Human pregnancy appears to be an immunological paradox, in that the fetus represents a semi-allograft developing in the potentially hostile environment of the maternal immune system. One important mechanism involves the down-regulation of the cellular immune response, which has been shown to be dependent upon the suppression of T-helper (Th)1 and T-cytotoxic (Tc)1 cells,which produce interleukin -2, interferon -γ, and tumor necrosis factor -β, and the up- regulation of Th2 and Tc2 cells, which produce IL-4, IL-6, IL-10 and IL-13The aim of this study to investigate the possible immunological basis of recurrent abortion by studying the expression of IL-6, IL-10, IFN- γ in trophoblasts by using in situ hybridization (ISH) technique.
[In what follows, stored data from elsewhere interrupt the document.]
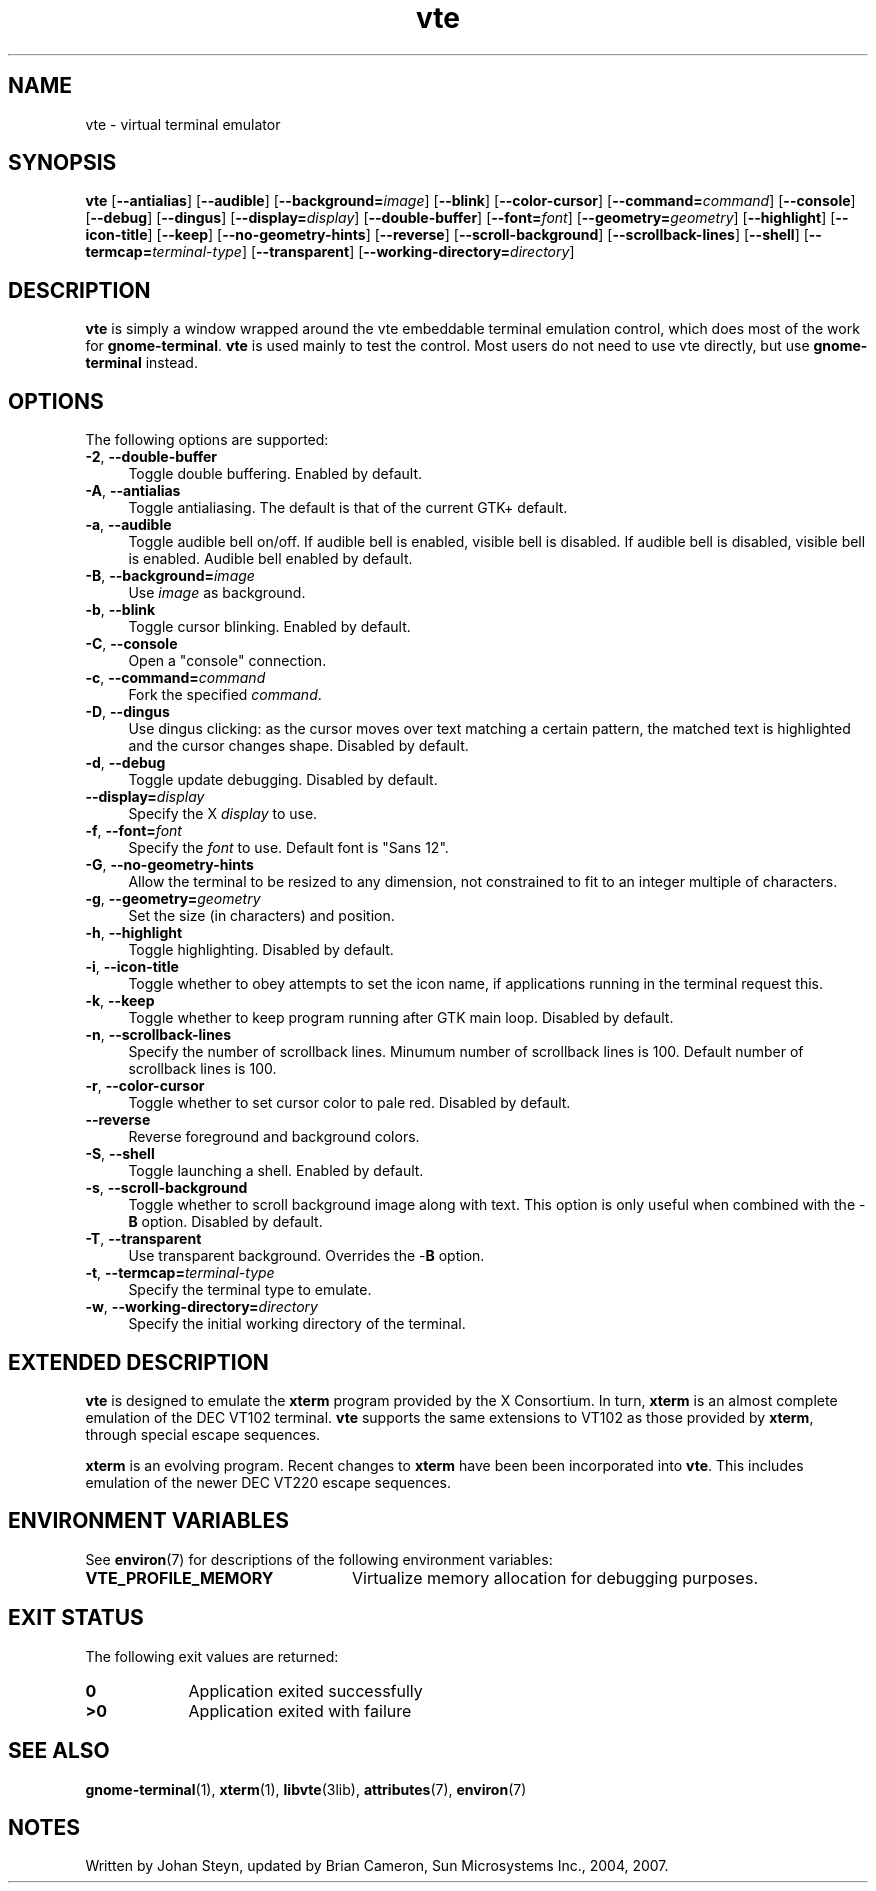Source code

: .TH vte 1 "7 Apr 2017" "SunOS 5.11" "User Commands"
.SH "NAME"
vte \- virtual terminal emulator
.SH "SYNOPSIS"
.PP
\fBvte\fR [\fB\-\-antialias\fR] [\fB\-\-audible\fR] [\fB\-\-background=\fIimage\fR\fR] [\fB\-\-blink\fR] [\fB\-\-color-cursor\fR] [\fB\-\-command=\fIcommand\fR\fR] [\fB\-\-console\fR] [\fB\-\-debug\fR] [\fB\-\-dingus\fR] [\fB\-\-display=\fIdisplay\fR\fR] [\fB\-\-double-buffer\fR] [\fB\-\-font=\fIfont\fR\fR] [\fB\-\-geometry=\fIgeometry\fR\fR] [\fB\-\-highlight\fR] [\fB\-\-icon-title\fR] [\fB\-\-keep\fR] [\fB\-\-no-geometry-hints\fR] [\fB\-\-reverse\fR] [\fB\-\-scroll-background\fR] [\fB\-\-scrollback-lines\fR] [\fB\-\-shell\fR] [\fB\-\-termcap=\fIterminal-type\fR\fR] [\fB\-\-transparent\fR] [\fB\-\-working-directory=\fIdirectory\fR\fR]
.SH "DESCRIPTION"
.PP
\fBvte\fR is simply a window wrapped around the vte embeddable
terminal emulation control, which does most of the work for \fBgnome-terminal\fR\&. \fBvte\fR is used mainly to test the control\&. Most
users do not need to use vte directly, but use \fBgnome-terminal\fR
instead\&.
.SH "OPTIONS"
.PP
The following options are supported:
.TP 4
\fB\-2\fR, \fB\-\-double-buffer\fR
Toggle double buffering\&. Enabled by default\&.
.TP 4
\fB\-A\fR, \fB\-\-antialias\fR
Toggle antialiasing\&.  The default is that of the current GTK+ default\&.
.TP 4
\fB\-a\fR, \fB\-\-audible\fR
Toggle audible bell on/off\&. If audible bell is enabled,
visible bell is disabled\&.  If audible bell is disabled, visible bell is
enabled\&. Audible bell enabled by default\&.
.TP 4
\fB\-B\fR, \fB\-\-background=\fIimage\fR\fR
Use \fIimage\fR as background\&.
.TP 4
\fB\-b\fR, \fB\-\-blink\fR
Toggle cursor blinking\&. Enabled by default\&.
.TP 4
\fB\-C\fR, \fB\-\-console\fR
Open a "console" connection\&.
.TP 4
\fB\-c\fR, \fB\-\-command=\fIcommand\fR\fR
Fork the specified \fIcommand\fR\&.
.TP 4
\fB\-D\fR, \fB\-\-dingus\fR
Use dingus clicking: as the cursor moves over text matching a certain pattern,
the matched text is highlighted and the cursor changes shape\&.
Disabled by default\&.
.TP 4
\fB\-d\fR, \fB\-\-debug\fR
Toggle update debugging\&. Disabled by default\&.
.TP 4
\fB\-\-display=\fIdisplay\fR\fR
Specify the X \fIdisplay\fR to use\&.
.TP 4
\fB\-f\fR, \fB\-\-font=\fIfont\fR\fR
Specify the \fIfont\fR to use\&. Default font is "Sans 12"\&.
.TP 4
\fB\-G\fR, \fB\-\-no-geometry-hints\fR
Allow the terminal to be resized to any dimension, not constrained
to fit to an integer multiple of characters\&.
.TP 4
\fB\-g\fR, \fB\-\-geometry=\fIgeometry\fR\fR
Set the size (in characters) and position\&.
.TP 4
\fB\-h\fR, \fB\-\-highlight\fR
Toggle highlighting\&.  Disabled by default\&.
.TP 4
\fB\-i\fR, \fB\-\-icon-title\fR
Toggle whether to obey attempts to set the icon name, if
applications running in the terminal request this\&.
.TP 4
\fB\-k\fR, \fB\-\-keep\fR
Toggle whether to keep program running after GTK main loop\&.
Disabled by default\&.
.TP 4
\fB\-n\fR, \fB\-\-scrollback-lines\fR
Specify the number of scrollback lines\&. Minumum number of
scrollback lines is 100\&. Default number of scrollback lines is 100\&.
.TP 4
\fB\-r\fR, \fB\-\-color-cursor\fR
Toggle whether to set cursor color to pale red\&. Disabled by default\&.
.TP 4
\fB\-\-reverse\fR
Reverse foreground and background colors\&.
.TP 4
\fB\-S\fR, \fB\-\-shell\fR
Toggle launching a shell\&. Enabled by default\&.
.TP 4
\fB\-s\fR, \fB\-\-scroll-background\fR
Toggle whether to scroll background image along with text\&. This
option is only useful when combined with the -\fBB\fR option\&.
Disabled by default\&.
.TP 4
\fB\-T\fR, \fB\-\-transparent\fR
Use transparent background\&. Overrides the -\fBB\fR option\&.
.TP 4
\fB\-t\fR, \fB\-\-termcap=\fIterminal-type\fR\fR
Specify the terminal type to emulate\&.
.TP 4
\fB\-w\fR, \fB\-\-working-directory=\fIdirectory\fR\fR
Specify the initial working directory of the terminal\&.
.SH "EXTENDED DESCRIPTION"
.PP
\fBvte\fR is designed to emulate the \fBxterm\fR
program provided by the X Consortium\&. In turn, \fBxterm\fR is
an almost complete emulation of the DEC VT102 terminal\&. \fBvte\fR
supports the same extensions to VT102 as those provided by \fBxterm\fR,
through special escape sequences\&.
.PP
\fBxterm\fR is an evolving program\&. Recent changes to \fBxterm\fR have been
been incorporated into \fBvte\fR\&.
This includes emulation of the newer DEC VT220 escape sequences\&.
.SH "ENVIRONMENT VARIABLES"
.PP
See \fBenviron\fR(7) for descriptions of the following environment
variables:
.TP 24
.B "VTE_PROFILE_MEMORY"
Virtualize memory allocation for debugging purposes\&.
.SH "EXIT STATUS"
.PP
The following exit values are returned:
.TP 9
.B 0
Application exited successfully
.TP 9
.B >0
Application exited with failure
.SH "SEE ALSO"
.PP
.BR gnome-terminal (1),
.BR xterm (1),
.BR libvte (3lib),
.BR attributes (7),
.BR environ (7)
.SH "NOTES"
.PP
Written by Johan Steyn, updated by Brian Cameron, Sun Microsystems Inc\&., 2004, 2007\&.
Methods: using IL-6, IL-10 and IFN as biomarkers of Th1 and Th2 cytokines. Paraffin embedded blocks from trophoblasts tissue of each patient for determination available cytokines. Results: IL-6 increased in recurrent spontaneous abortion (RSA) and IL-10 was higher in control group than in recurrent spontaneous abortion while RSA showed a high percentage of IFN-γ in comparison with control. The expression of IFN-γ decreases whereas IL-6 and IL-10 increase with increasing gestational age. Conclusions: IFN-γ, IL-6 and IL-10 may be biomarkers of Th1/Th2 immune status during pregnancy. Defective IL-10 expression in women with RSA and non-RSA might be the possible defect in Th2 cytokines production in these patients.